What is Maintenance, and How is it Determined?

September 7th, 2016

What is Maintenance, and How is it Determined?

By Brittany O’Brien and Heather Rooney McBride


Maintenance is what the State of Missouri calls alimony or spousal support; it is money that is paid by one former spouse to the other so that he or she can afford living expenses. In order to get maintenance, one must first ask for it in a pleading filed with the appropriate state court.  If it is not requested in the pleading, the court will likely view the claim as being waived.


Once requested, the Court will only grant maintenance if it finds that the party seeking it is unable to meet his reasonable needs and unable to work or make enough money working to meet those needs.  The term “reasonable need” is not defined, but most courts interpret it as more than survival needs and less than being able to afford whatever you want.

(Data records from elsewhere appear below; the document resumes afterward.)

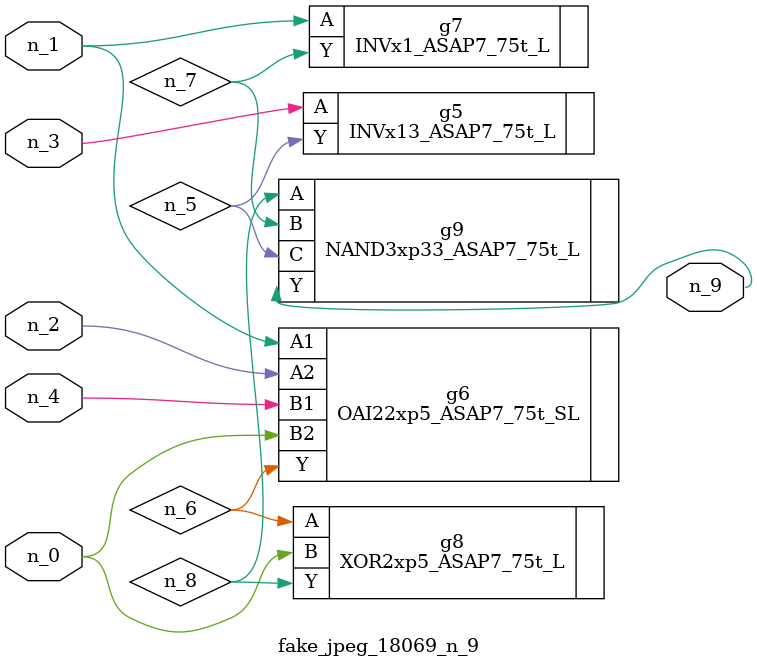
<source format=v>
module fake_jpeg_18069_n_9 (n_3, n_2, n_1, n_0, n_4, n_9);

input n_3;
input n_2;
input n_1;
input n_0;
input n_4;

output n_9;

wire n_8;
wire n_6;
wire n_5;
wire n_7;

INVx13_ASAP7_75t_L g5 ( 
.A(n_3),
.Y(n_5)
);

OAI22xp5_ASAP7_75t_SL g6 ( 
.A1(n_1),
.A2(n_2),
.B1(n_4),
.B2(n_0),
.Y(n_6)
);

INVx1_ASAP7_75t_L g7 ( 
.A(n_1),
.Y(n_7)
);

XOR2xp5_ASAP7_75t_L g8 ( 
.A(n_6),
.B(n_0),
.Y(n_8)
);

NAND3xp33_ASAP7_75t_L g9 ( 
.A(n_8),
.B(n_7),
.C(n_5),
.Y(n_9)
);


endmodule
</source>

As for how much maintenance and for how long a person will receive it, the court will consider ten factors:


  1. The financial resources of the party seeking maintenance, including property and his or her ability to meet needs through employment;
  2. The time it would take for the person seeking maintenance to acquire education or training to find appropriate employment;
  3. The comparative earning capacity of each spouse;
  4. The standard of living of the parties during the marriage;
  5. The obligations and assets of each party;
  6. The duration of the marriage;
  7. The age, and physical and mental condition of the person seeking maintenance;
  8. The ability of the person who would be paying maintenance to meet his or her own needs should he or she be ordered to pay the other party;
  9. The conduct of the parties during the marriage; and
  10. Any other pertinent factors.


None of these factors weigh higher than any others, and they are to be considered together.  If it is awarding maintenance, the court can also decide if the award can be changed or, alternatively, if it is unmodifiable.

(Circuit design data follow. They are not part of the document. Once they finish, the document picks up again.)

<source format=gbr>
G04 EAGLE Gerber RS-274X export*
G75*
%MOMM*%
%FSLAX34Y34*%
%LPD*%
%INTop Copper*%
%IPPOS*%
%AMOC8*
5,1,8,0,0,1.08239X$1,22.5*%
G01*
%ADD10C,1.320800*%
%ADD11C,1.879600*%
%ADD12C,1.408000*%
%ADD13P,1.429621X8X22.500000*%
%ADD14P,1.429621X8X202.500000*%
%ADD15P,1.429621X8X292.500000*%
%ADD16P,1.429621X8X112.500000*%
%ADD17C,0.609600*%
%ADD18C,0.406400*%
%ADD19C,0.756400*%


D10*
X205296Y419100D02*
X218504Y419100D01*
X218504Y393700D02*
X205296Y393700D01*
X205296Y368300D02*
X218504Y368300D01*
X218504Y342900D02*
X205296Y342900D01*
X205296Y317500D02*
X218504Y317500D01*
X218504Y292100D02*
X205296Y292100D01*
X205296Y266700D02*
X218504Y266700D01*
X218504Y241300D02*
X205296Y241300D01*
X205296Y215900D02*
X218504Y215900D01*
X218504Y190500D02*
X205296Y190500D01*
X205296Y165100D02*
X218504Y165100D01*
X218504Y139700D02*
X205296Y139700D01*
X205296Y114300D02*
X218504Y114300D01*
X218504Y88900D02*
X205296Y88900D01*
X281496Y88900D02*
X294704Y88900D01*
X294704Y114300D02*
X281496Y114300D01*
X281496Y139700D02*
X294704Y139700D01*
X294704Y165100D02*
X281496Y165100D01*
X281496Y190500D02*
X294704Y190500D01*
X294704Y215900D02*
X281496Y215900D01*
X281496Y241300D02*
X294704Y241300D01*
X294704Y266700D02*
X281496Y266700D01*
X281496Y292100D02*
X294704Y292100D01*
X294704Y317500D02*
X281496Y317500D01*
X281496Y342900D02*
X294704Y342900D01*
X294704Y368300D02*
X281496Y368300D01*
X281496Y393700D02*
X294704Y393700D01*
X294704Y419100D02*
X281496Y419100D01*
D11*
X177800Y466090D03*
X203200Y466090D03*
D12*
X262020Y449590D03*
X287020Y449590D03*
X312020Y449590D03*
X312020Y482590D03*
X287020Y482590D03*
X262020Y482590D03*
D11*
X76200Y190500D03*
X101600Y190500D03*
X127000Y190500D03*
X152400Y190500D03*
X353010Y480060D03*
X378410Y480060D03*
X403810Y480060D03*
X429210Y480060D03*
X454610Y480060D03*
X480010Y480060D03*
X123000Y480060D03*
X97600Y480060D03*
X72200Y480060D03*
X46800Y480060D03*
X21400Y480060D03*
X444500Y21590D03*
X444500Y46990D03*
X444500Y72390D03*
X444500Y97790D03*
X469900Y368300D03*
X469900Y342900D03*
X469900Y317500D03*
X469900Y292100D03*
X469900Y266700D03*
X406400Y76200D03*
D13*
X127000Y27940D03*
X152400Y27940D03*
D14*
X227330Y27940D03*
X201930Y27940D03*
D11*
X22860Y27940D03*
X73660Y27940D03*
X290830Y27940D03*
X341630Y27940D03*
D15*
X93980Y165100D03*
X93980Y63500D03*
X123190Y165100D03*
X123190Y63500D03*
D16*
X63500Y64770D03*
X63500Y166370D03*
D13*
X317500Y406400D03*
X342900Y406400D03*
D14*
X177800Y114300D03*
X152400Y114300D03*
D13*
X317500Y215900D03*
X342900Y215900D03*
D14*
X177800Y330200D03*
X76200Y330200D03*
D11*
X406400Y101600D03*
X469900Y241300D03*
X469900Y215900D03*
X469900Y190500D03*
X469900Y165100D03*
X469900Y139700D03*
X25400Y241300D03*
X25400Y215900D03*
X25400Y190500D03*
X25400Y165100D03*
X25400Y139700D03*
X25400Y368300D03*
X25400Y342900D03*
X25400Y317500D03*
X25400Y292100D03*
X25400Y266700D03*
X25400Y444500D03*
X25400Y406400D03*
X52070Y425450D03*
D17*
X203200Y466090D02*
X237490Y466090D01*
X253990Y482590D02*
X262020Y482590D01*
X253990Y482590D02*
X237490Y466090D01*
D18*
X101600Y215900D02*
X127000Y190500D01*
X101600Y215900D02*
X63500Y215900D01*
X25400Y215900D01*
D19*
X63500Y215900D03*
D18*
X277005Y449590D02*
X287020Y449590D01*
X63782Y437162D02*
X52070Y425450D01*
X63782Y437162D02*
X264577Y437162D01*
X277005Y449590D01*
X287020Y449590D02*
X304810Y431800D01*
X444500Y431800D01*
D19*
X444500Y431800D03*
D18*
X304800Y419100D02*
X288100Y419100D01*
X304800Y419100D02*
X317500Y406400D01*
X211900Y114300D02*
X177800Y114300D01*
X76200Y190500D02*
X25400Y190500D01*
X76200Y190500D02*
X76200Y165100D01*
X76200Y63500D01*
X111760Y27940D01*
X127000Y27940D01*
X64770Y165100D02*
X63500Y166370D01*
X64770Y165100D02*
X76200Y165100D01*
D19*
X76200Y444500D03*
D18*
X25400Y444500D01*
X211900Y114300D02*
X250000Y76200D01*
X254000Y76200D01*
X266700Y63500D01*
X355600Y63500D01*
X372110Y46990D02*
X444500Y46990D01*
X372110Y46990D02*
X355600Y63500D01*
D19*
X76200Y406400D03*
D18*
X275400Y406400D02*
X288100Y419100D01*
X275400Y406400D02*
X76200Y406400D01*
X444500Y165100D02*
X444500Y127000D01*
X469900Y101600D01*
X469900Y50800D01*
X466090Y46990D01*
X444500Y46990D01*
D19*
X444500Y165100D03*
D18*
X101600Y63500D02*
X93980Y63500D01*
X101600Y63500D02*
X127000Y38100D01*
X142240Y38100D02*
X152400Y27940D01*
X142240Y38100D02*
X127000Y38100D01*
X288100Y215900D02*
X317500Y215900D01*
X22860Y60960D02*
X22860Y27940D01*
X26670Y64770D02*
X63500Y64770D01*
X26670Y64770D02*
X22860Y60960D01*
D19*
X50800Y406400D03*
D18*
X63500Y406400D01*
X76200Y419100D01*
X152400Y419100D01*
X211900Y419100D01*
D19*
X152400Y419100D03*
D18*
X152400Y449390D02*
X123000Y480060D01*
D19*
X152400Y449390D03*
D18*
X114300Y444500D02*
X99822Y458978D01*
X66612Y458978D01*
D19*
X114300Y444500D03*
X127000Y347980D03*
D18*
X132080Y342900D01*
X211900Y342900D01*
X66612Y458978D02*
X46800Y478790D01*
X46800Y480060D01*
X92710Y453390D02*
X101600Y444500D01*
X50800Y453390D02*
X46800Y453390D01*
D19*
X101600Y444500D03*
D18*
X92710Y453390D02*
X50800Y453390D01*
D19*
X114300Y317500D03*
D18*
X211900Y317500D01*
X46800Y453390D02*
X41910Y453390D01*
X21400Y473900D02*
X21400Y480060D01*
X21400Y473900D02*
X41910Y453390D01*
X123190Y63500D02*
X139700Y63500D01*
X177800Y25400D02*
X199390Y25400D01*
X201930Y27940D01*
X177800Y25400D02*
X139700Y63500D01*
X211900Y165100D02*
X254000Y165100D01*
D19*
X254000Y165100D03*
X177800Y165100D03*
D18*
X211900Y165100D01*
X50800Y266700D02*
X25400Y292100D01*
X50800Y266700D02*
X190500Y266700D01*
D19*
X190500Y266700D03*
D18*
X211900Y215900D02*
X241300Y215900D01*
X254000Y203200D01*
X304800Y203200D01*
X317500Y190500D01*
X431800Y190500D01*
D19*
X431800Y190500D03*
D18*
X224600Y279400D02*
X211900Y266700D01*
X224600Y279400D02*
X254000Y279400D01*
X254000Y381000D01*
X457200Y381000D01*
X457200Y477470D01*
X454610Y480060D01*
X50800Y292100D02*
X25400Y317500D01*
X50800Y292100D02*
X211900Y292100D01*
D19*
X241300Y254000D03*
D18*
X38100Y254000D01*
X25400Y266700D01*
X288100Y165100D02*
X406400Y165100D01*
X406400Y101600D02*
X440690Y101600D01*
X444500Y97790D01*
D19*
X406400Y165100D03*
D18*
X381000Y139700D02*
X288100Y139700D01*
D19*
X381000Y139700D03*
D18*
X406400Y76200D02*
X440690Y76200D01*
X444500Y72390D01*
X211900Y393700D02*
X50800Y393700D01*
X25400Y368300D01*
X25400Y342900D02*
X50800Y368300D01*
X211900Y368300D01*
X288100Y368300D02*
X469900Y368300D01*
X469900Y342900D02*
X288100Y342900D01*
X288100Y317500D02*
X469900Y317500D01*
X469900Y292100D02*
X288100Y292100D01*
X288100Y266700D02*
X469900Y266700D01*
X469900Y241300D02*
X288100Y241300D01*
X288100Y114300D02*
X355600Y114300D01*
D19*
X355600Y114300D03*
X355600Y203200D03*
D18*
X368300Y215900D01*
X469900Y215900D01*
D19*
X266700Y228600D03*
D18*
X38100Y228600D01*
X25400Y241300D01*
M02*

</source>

Thus, for example, a court may find that a woman who had been a homemaker is in need of maintenance because she is unemployed and has expenses; however, the court may also decide that while she does not have the skills necessary to obtain employment immediately, there is nothing preventing her from being able to obtain those skills within three years.  In that scenario, the court might order maintenance of a certain amount for a period of three years.  In a situation where both parties are not working due to retirement, the party asking for maintenance may very well need it; however, if the opposing party has no ability to pay and still meet his own needs, the Court is unlikely to order maintenance.

There is no maintenance formula like there is for child support; different judges will interpret the same facts in slightly different ways.  Therefore, if you are getting divorced and believe you should receive maintenance, make sure you communicate that to your attorney so your attorney can advise you as to what to expect and draft proper documentation to file with the court.